(AIM OF THE EXERCISE):
Which lines in the rows below contain the string "PLANE"? Case must match. Gather every such line and copy each one out in full.

(RECORDS FOR THE TASK):
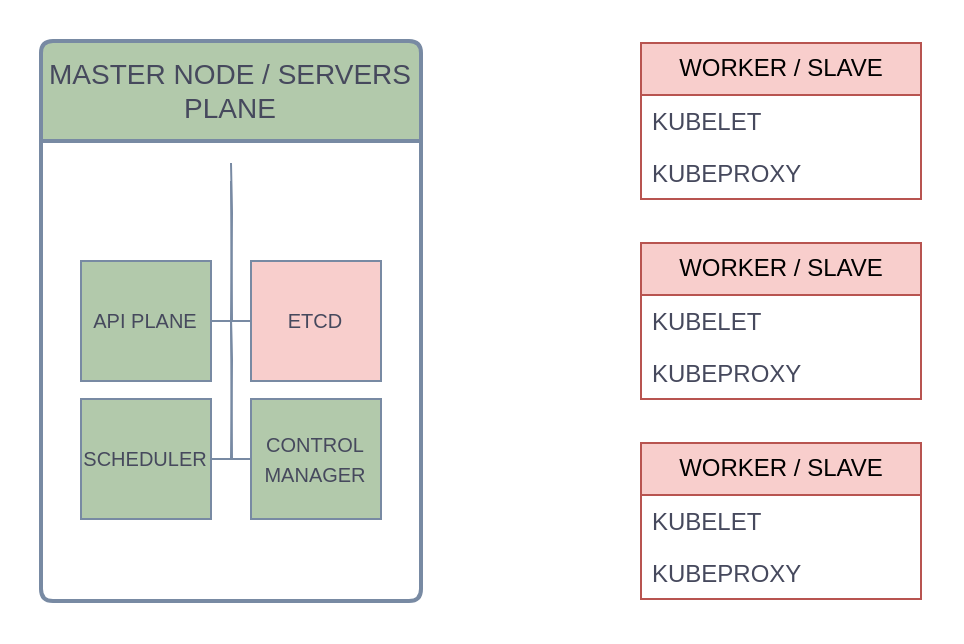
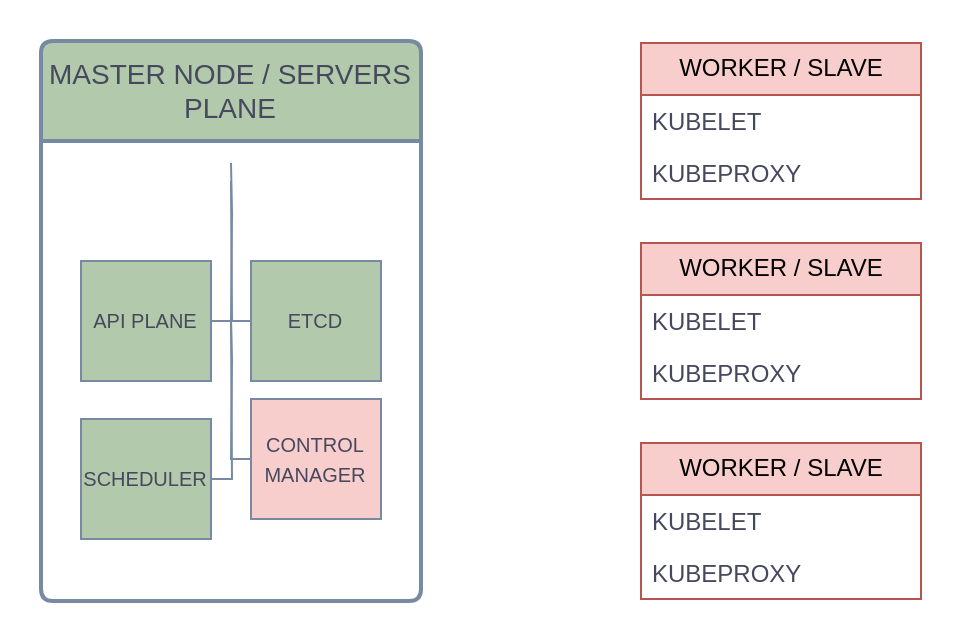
  <mxCell id="0" />
  <mxCell id="1" parent="0" />
  <mxCell id="2" value="WORKER / SLAVE" style="swimlane;fontStyle=0;childLayout=stackLayout;horizontal=1;startSize=26;fillColor=#f8cecc;horizontalStack=0;resizeParent=1;resizeParentMax=0;resizeLast=0;collapsible=1;marginBottom=0;html=1;labelBackgroundColor=none;strokeColor=#b85450;" vertex="1" parent="1"><mxGeometry x="320" y="21" width="140" height="78" as="geometry" /></mxCell>
  <mxCell id="3" value="KUBELET" style="text;strokeColor=none;fillColor=none;align=left;verticalAlign=top;spacingLeft=4;spacingRight=4;overflow=hidden;rotatable=0;points=[[0,0.5],[1,0.5]];portConstraint=eastwest;whiteSpace=wrap;html=1;labelBackgroundColor=none;fontColor=#46495D;" vertex="1" parent="2"><mxGeometry y="26" width="140" height="26" as="geometry" /></mxCell>
  <mxCell id="4" value="KUBEPROXY" style="text;strokeColor=none;fillColor=none;align=left;verticalAlign=top;spacingLeft=4;spacingRight=4;overflow=hidden;rotatable=0;points=[[0,0.5],[1,0.5]];portConstraint=eastwest;whiteSpace=wrap;html=1;labelBackgroundColor=none;fontColor=#46495D;" vertex="1" parent="2"><mxGeometry y="52" width="140" height="26" as="geometry" /></mxCell>
  <mxCell id="5" value="WORKER / SLAVE" style="swimlane;fontStyle=0;childLayout=stackLayout;horizontal=1;startSize=26;fillColor=#f8cecc;horizontalStack=0;resizeParent=1;resizeParentMax=0;resizeLast=0;collapsible=1;marginBottom=0;html=1;labelBackgroundColor=none;strokeColor=#b85450;" vertex="1" parent="1"><mxGeometry x="320" y="121" width="140" height="78" as="geometry"><mxRectangle x="240" y="-450" width="110" height="30" as="alternateBounds" /></mxGeometry></mxCell>
  <mxCell id="6" value="KUBELET" style="text;strokeColor=none;fillColor=none;align=left;verticalAlign=top;spacingLeft=4;spacingRight=4;overflow=hidden;rotatable=0;points=[[0,0.5],[1,0.5]];portConstraint=eastwest;whiteSpace=wrap;html=1;labelBackgroundColor=none;fontColor=#46495D;" vertex="1" parent="5"><mxGeometry y="26" width="140" height="26" as="geometry" /></mxCell>
  <mxCell id="7" value="KUBEPROXY" style="text;strokeColor=none;fillColor=none;align=left;verticalAlign=top;spacingLeft=4;spacingRight=4;overflow=hidden;rotatable=0;points=[[0,0.5],[1,0.5]];portConstraint=eastwest;whiteSpace=wrap;html=1;labelBackgroundColor=none;fontColor=#46495D;" vertex="1" parent="5"><mxGeometry y="52" width="140" height="26" as="geometry" /></mxCell>
  <mxCell id="8" value="WORKER / SLAVE" style="swimlane;fontStyle=0;childLayout=stackLayout;horizontal=1;startSize=26;fillColor=#f8cecc;horizontalStack=0;resizeParent=1;resizeParentMax=0;resizeLast=0;collapsible=1;marginBottom=0;html=1;labelBackgroundColor=none;strokeColor=#b85450;" vertex="1" parent="1"><mxGeometry x="320" y="221" width="140" height="78" as="geometry" /></mxCell>
  <mxCell id="9" value="KUBELET" style="text;strokeColor=none;fillColor=none;align=left;verticalAlign=top;spacingLeft=4;spacingRight=4;overflow=hidden;rotatable=0;points=[[0,0.5],[1,0.5]];portConstraint=eastwest;whiteSpace=wrap;html=1;labelBackgroundColor=none;fontColor=#46495D;" vertex="1" parent="8"><mxGeometry y="26" width="140" height="26" as="geometry" /></mxCell>
  <mxCell id="10" value="KUBEPROXY" style="text;strokeColor=none;fillColor=none;align=left;verticalAlign=top;spacingLeft=4;spacingRight=4;overflow=hidden;rotatable=0;points=[[0,0.5],[1,0.5]];portConstraint=eastwest;whiteSpace=wrap;html=1;labelBackgroundColor=none;fontColor=#46495D;" vertex="1" parent="8"><mxGeometry y="52" width="140" height="26" as="geometry" /></mxCell>
  <mxCell id="11" value="MASTER NODE / SERVERS PLANE" style="swimlane;childLayout=stackLayout;horizontal=1;startSize=50;horizontalStack=0;rounded=1;fontSize=14;fontStyle=0;strokeWidth=2;resizeParent=0;resizeLast=1;shadow=0;dashed=0;align=center;arcSize=4;whiteSpace=wrap;html=1;labelBackgroundColor=none;fillColor=#B2C9AB;strokeColor=#788AA3;fontColor=#46495D;" vertex="1" parent="1"><mxGeometry x="20" y="20" width="190" height="280" as="geometry" /></mxCell>
  <mxCell id="12" value="" style="edgeStyle=orthogonalEdgeStyle;sourcePerimeterSpacing=0;targetPerimeterSpacing=0;startArrow=none;endArrow=none;rounded=0;targetPortConstraint=eastwest;sourcePortConstraint=northsouth;curved=0;rounded=0;fontSize=12;startSize=8;endSize=8;labelBackgroundColor=none;strokeColor=#788AA3;fontColor=default;" edge="1" target="14" parent="1"><mxGeometry relative="1" as="geometry"><mxPoint x="115" y="90" as="sourcePoint" /></mxGeometry></mxCell>
  <mxCell id="13" value="" style="edgeStyle=orthogonalEdgeStyle;sourcePerimeterSpacing=0;targetPerimeterSpacing=0;startArrow=none;endArrow=none;rounded=0;targetPortConstraint=eastwest;sourcePortConstraint=northsouth;curved=0;rounded=0;fontSize=12;startSize=8;endSize=8;labelBackgroundColor=none;strokeColor=#788AA3;fontColor=default;" edge="1" target="15" parent="1"><mxGeometry relative="1" as="geometry"><mxPoint x="115" y="81" as="sourcePoint" /></mxGeometry></mxCell>
  <mxCell id="14" value="&lt;font style=&quot;font-size: 10px;&quot;&gt;API PLANE&lt;/font&gt;" style="whiteSpace=wrap;html=1;align=center;verticalAlign=middle;treeFolding=1;treeMoving=1;labelBackgroundColor=none;fillColor=#B2C9AB;strokeColor=#788AA3;fontColor=#46495D;" vertex="1" parent="1"><mxGeometry x="40" y="130" width="65" height="60" as="geometry" /></mxCell>
- <mxCell id="15" value="&lt;font style=&quot;font-size: 10px;&quot;&gt;ETCD&lt;/font&gt;" style="whiteSpace=wrap;html=1;align=center;verticalAlign=middle;treeFolding=1;treeMoving=1;labelBackgroundColor=none;fillColor=#f8cecc;strokeColor=#788AA3;fontColor=#46495D;" vertex="1" parent="1"><mxGeometry x="125" y="130" width="65" height="60" as="geometry" /></mxCell>
+ <mxCell id="15" value="&lt;font style=&quot;font-size: 10px;&quot;&gt;ETCD&lt;/font&gt;" style="whiteSpace=wrap;html=1;align=center;verticalAlign=middle;treeFolding=1;treeMoving=1;labelBackgroundColor=none;fillColor=#B2C9AB;strokeColor=#788AA3;fontColor=#46495D;" vertex="1" parent="1"><mxGeometry x="125" y="130" width="65" height="60" as="geometry" /></mxCell>
  <mxCell id="16" value="" style="edgeStyle=orthogonalEdgeStyle;sourcePerimeterSpacing=0;targetPerimeterSpacing=0;startArrow=none;endArrow=none;rounded=0;targetPortConstraint=eastwest;sourcePortConstraint=northsouth;curved=0;rounded=0;fontSize=12;startSize=8;endSize=8;labelBackgroundColor=none;strokeColor=#788AA3;fontColor=default;" edge="1" target="18" parent="1"><mxGeometry relative="1" as="geometry"><mxPoint x="115" y="159" as="sourcePoint" /></mxGeometry></mxCell>
  <mxCell id="17" value="" style="edgeStyle=orthogonalEdgeStyle;sourcePerimeterSpacing=0;targetPerimeterSpacing=0;startArrow=none;endArrow=none;rounded=0;targetPortConstraint=eastwest;sourcePortConstraint=northsouth;curved=0;rounded=0;fontSize=12;startSize=8;endSize=8;labelBackgroundColor=none;strokeColor=#788AA3;fontColor=default;" edge="1" target="19" parent="1"><mxGeometry relative="1" as="geometry"><mxPoint x="115" y="159" as="sourcePoint" /></mxGeometry></mxCell>
- <mxCell id="18" value="&lt;p style=&quot;line-height: 120%;&quot;&gt;&lt;font style=&quot;font-size: 10px;&quot;&gt;SCHEDULER&lt;/font&gt;&lt;/p&gt;" style="whiteSpace=wrap;html=1;align=center;verticalAlign=middle;treeFolding=1;treeMoving=1;labelBackgroundColor=none;fillColor=#B2C9AB;strokeColor=#788AA3;fontColor=#46495D;" vertex="1" parent="1"><mxGeometry x="40" y="199" width="65" height="60" as="geometry" /></mxCell>
- <mxCell id="19" value="&lt;font style=&quot;font-size: 10px;&quot;&gt;CONTROL MANAGER&lt;/font&gt;" style="whiteSpace=wrap;html=1;align=center;verticalAlign=middle;treeFolding=1;treeMoving=1;labelBackgroundColor=none;fillColor=#B2C9AB;strokeColor=#788AA3;fontColor=#46495D;" vertex="1" parent="1"><mxGeometry x="125" y="199" width="65" height="60" as="geometry" /></mxCell>
+ <mxCell id="18" value="&lt;p style=&quot;line-height: 120%;&quot;&gt;&lt;font style=&quot;font-size: 10px;&quot;&gt;SCHEDULER&lt;/font&gt;&lt;/p&gt;" style="whiteSpace=wrap;html=1;align=center;verticalAlign=middle;treeFolding=1;treeMoving=1;labelBackgroundColor=none;fillColor=#B2C9AB;strokeColor=#788AA3;fontColor=#46495D;" vertex="1" parent="1"><mxGeometry x="40" y="209" width="65" height="60" as="geometry" /></mxCell>
+ <mxCell id="19" value="&lt;font style=&quot;font-size: 10px;&quot;&gt;CONTROL MANAGER&lt;/font&gt;" style="whiteSpace=wrap;html=1;align=center;verticalAlign=middle;treeFolding=1;treeMoving=1;labelBackgroundColor=none;fillColor=#f8cecc;strokeColor=#788AA3;fontColor=#46495D;" vertex="1" parent="1"><mxGeometry x="125" y="199" width="65" height="60" as="geometry" /></mxCell>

(FINAL ANSWER):
  <mxCell id="11" value="MASTER NODE / SERVERS PLANE" style="swimlane;childLayout=stackLayout;horizontal=1;startSize=50;horizontalStack=0;rounded=1;fontSize=14;fontStyle=0;strokeWidth=2;resizeParent=0;resizeLast=1;shadow=0;dashed=0;align=center;arcSize=4;whiteSpace=wrap;html=1;labelBackgroundColor=none;fillColor=#B2C9AB;strokeColor=#788AA3;fontColor=#46495D;" vertex="1" parent="1"><mxGeometry x="20" y="20" width="190" height="280" as="geometry" /></mxCell>
  <mxCell id="14" value="&lt;font style=&quot;font-size: 10px;&quot;&gt;API PLANE&lt;/font&gt;" style="whiteSpace=wrap;html=1;align=center;verticalAlign=middle;treeFolding=1;treeMoving=1;labelBackgroundColor=none;fillColor=#B2C9AB;strokeColor=#788AA3;fontColor=#46495D;" vertex="1" parent="1"><mxGeometry x="40" y="130" width="65" height="60" as="geometry" /></mxCell>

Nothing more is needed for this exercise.